Hello. This post is about Death & Birds.
There are Buzzards nesting in the woods behind us. They’ll come and glide across the open sky of the valley, a landscape which provides the perfect acoustics for their urgent, mournful calls1. When they appear, the smaller Birds do the opposite—lest they be caught by these beautiful and efficient predators. David once saw one pin down a Wood Pigeon and rip it’s head clean off, only to leave its beheaded body behind, looking like a fallen member of the 18th century French nobility.
The sound of this Bird of prey always lifts my gaze upwards, and somehow the sky never seems more wide than it does when a Buzzard’s call is echoing through it. The way these Birds soar pulls at something in me. What is that thing, the flicker, the flame that awakens when we lose ourselves as we watch the flight of a Bird, as we have done over and again, on every continent and throughout time? Is it the spark of something deep within us that too wishes to soar above it all, above the mundane, above the restrictions of demand and expectation? What is freedom? And why when I don’t even understand it, does my heart so long for it?
Speaking of heart-longings, there is a Wren who I’m certain is nesting in one of the Conifers in the garden. I’ll hear him before I see him—perched on the edge, barely visible among it’s leaves, defying the laws of physics by singing more loudly than any Bird so impossibly small has any business in doing. It’s been unseasonably (whatever than even means, anymore) cold here lately, and so we leave tiny bundles of sheep’s wool about the place for the smaller Birds to take and use as nest insulation—we are, after all, neighbours. The Wren will take a comically small amount and fly back to the Conifer with it, before disappearing into what I imagine to be an exceptionally cozy home. If nest-envy is a thing, I am surely guilty of it.
When the baby Wrens are born and they fledge, every beat of their miniature wings will be testament to the love and the energy that went into their coming into the world. Just as every beat of every wing, and every footstep ever taken, is.
The more time I spend with new, tiny Birds and with people in the final stage of their lives, the more convinced I become of an unnamable and perhaps untouchable thing which each and every one of us holds. I don’t pretend to understand it, only sense it, and it is not for my logical mind to grapple with. It seems to be a life giving thing which creates a web, connecting each of us, winged and footed alike, and through which we all, already, know each other.
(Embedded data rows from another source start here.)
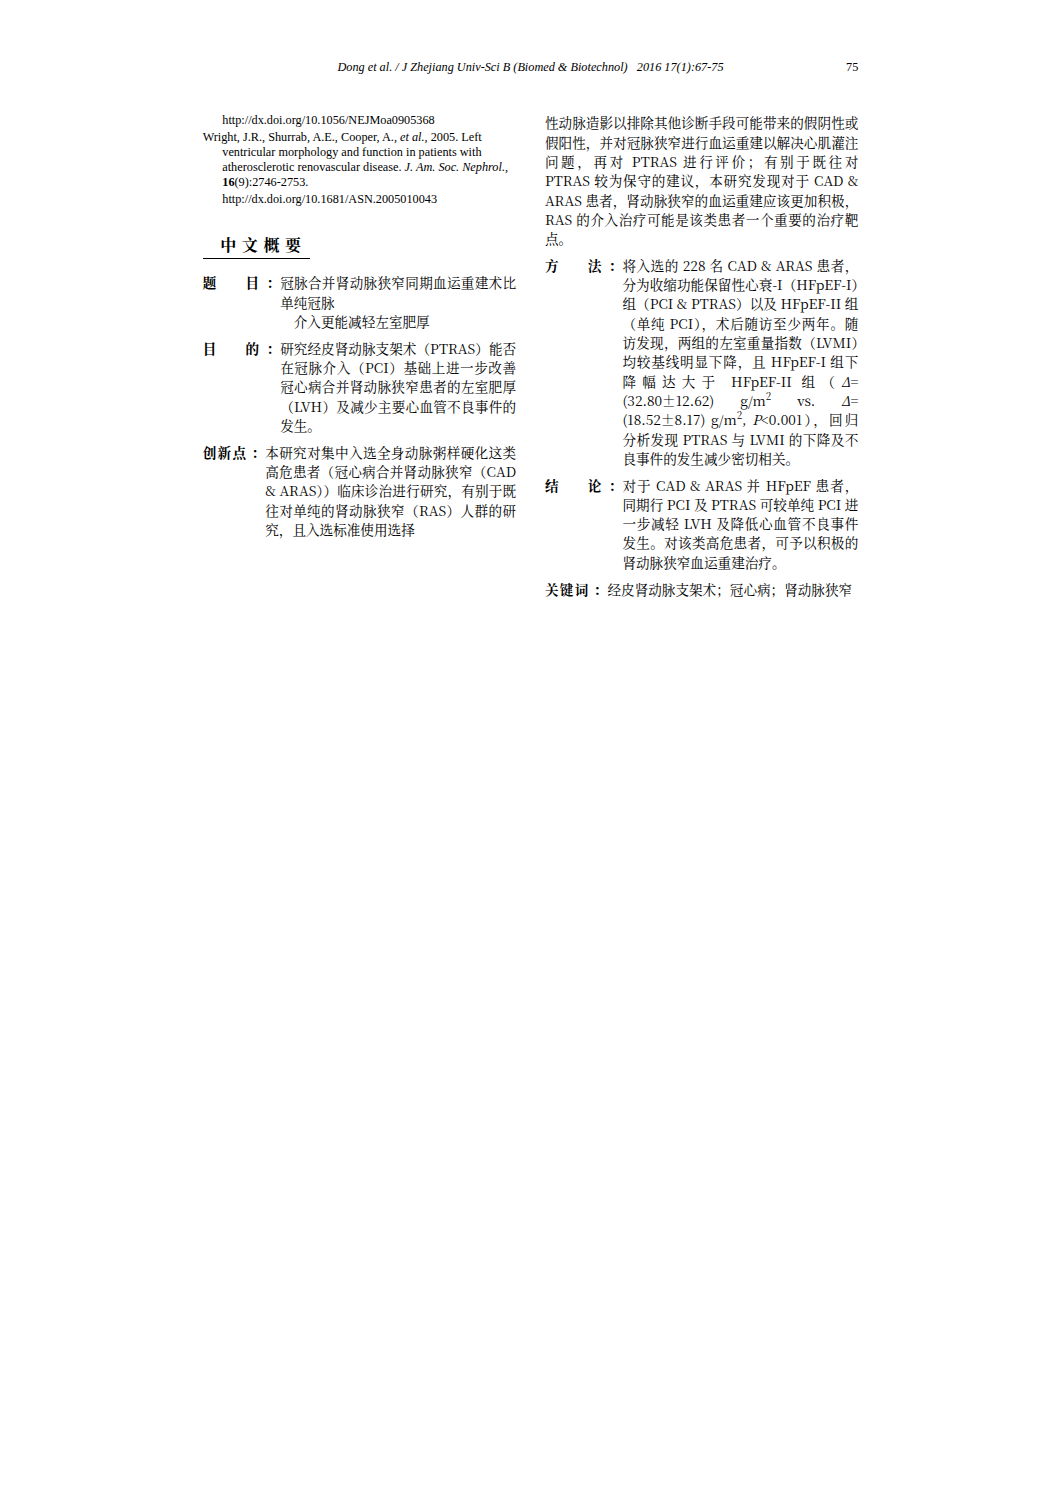Dong et al. / J Zhejiang Univ-Sci B (Biomed & Biotechnol) 2016 17(1):67-75 75
http://dx.doi.org/10.1056/NEJMoa0905368
Wright, J.R., Shurrab, A.E., Cooper, A., et al., 2005. Left ventricular morphology and function in patients with atherosclerotic renovascular disease. J. Am. Soc. Nephrol., 16(9):2746-2753.
http://dx.doi.org/10.1681/ASN.2005010043
中文概要
题 目
：
冠脉合并肾动脉狭窄同期血运重建术比单纯冠脉
介入更能减轻左室肥厚
目 的
：
研究经皮肾动脉支架术（PTRAS）能否在冠脉介入（PCI）基础上进一步改善冠心病合并肾动脉狭窄患者的左室肥厚（LVH）及减少主要心血管不良事件的发生。
创新点
：
本研究对集中入选全身动脉粥样硬化这类高危患者（冠心病合并肾动脉狭窄（CAD & ARAS））临床诊治进行研究，有别于既往对单纯的肾动脉狭窄（RAS）人群的研究，且入选标准使用选择
性动脉造影以排除其他诊断手段可能带来的假阴性或假阳性，并对冠脉狭窄进行血运重建以解决心肌灌注问题，再对 PTRAS 进行评价；有别于既往对 PTRAS 较为保守的建议，本研究发现对于 CAD & ARAS 患者，肾动脉狭窄的血运重建应该更加积极，RAS 的介入治疗可能是该类患者一个重要的治疗靶点。
方 法
：
将入选的 228 名 CAD & ARAS 患者，分为收缩功能保留性心衰-I（HFpEF-I）组（PCI & PTRAS）以及 HFpEF-II 组（单纯 PCI），术后随访至少两年。随访发现，两组的左室重量指数（LVMI）均较基线明显下降，且 HFpEF-I 组下降幅达大于 HFpEF-II 组（Δ=(32.80±12.62) g/m2 vs. Δ=(18.52±8.17) g/m2, P<0.001），回归分析发现 PTRAS 与 LVMI 的下降及不良事件的发生减少密切相关。
结 论
：
对于 CAD & ARAS 并 HFpEF 患者，同期行 PCI 及 PTRAS 可较单纯 PCI 进一步减轻 LVH 及降低心血管不良事件发生。对该类高危患者，可予以积极的肾动脉狭窄血运重建治疗。
关键词
：
经皮肾动脉支架术；冠心病；肾动脉狭窄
A cosmic web, ever growing. A unifying sense, or knowing. Something we (all beings) share, that gives us drive to hope, to dare, to carry on (in spite of all the trials and doubts that keep us small). A spark of recognition, see the me in you, the you in me.
In my attempts at active orientation towards the sacred, I am delighted to continually find it everywhere—and in the times when I cannot locate it I know that it has not disappeared, but that a part of me has been lost to distraction. Just as Birds rely on the stars to know where they are, I rely on Birds to know where I am. If, when in their presence, I am not awe-struck by the wonder of our shared existence, it is because I am not truly there.
When I am present, I know that my invisible connection to all of life has existed for as long as I have. Just as I know that as my heart took it’s very first beat, my Death was given birth to—it flowered somewhere in the future, where it now stands watching patiently, perhaps even lovingly, as I gradually move ever closer to it. As I move closer to it— I am the one enjoying the privilege of moving through spacetime. My Death is not walking towards me.
I do not believe that my life is limited by my mortality—in fact, I am certain that it is enhanced by it. The all too brief a time in which I have the opportunity to experience this seeking and finding of self in other is made more precious by the countdown which accompanies it. Perhaps freedom is letting go of the illusion of separateness and falling through the unknown, only to be caught by the cosmic net of interrelation.
After all, doesn’t the Earth reclaim each of us, eventually? Even the Birds..?
Yours in aimless flight…
After posting, it came to my attention that my friends across the pond have a Buzzard of their own which is rather different to ours—and indeed has no call! My sincerest apologies for any confusion. Here is an example of the Buzzards we have on our shores.
I don’t go to church but these beautiful letters that arrive on Sunday mornings feel like sermons to me. Chloe, somehow you capture what’s sacred about life and death and birds. What a balm for the griever’s heart and for all of us who find our churches in nature.
“I do not believe that my life is limited by my mortality—in fact, I am certain that it is enhanced by it. “ thank you for this.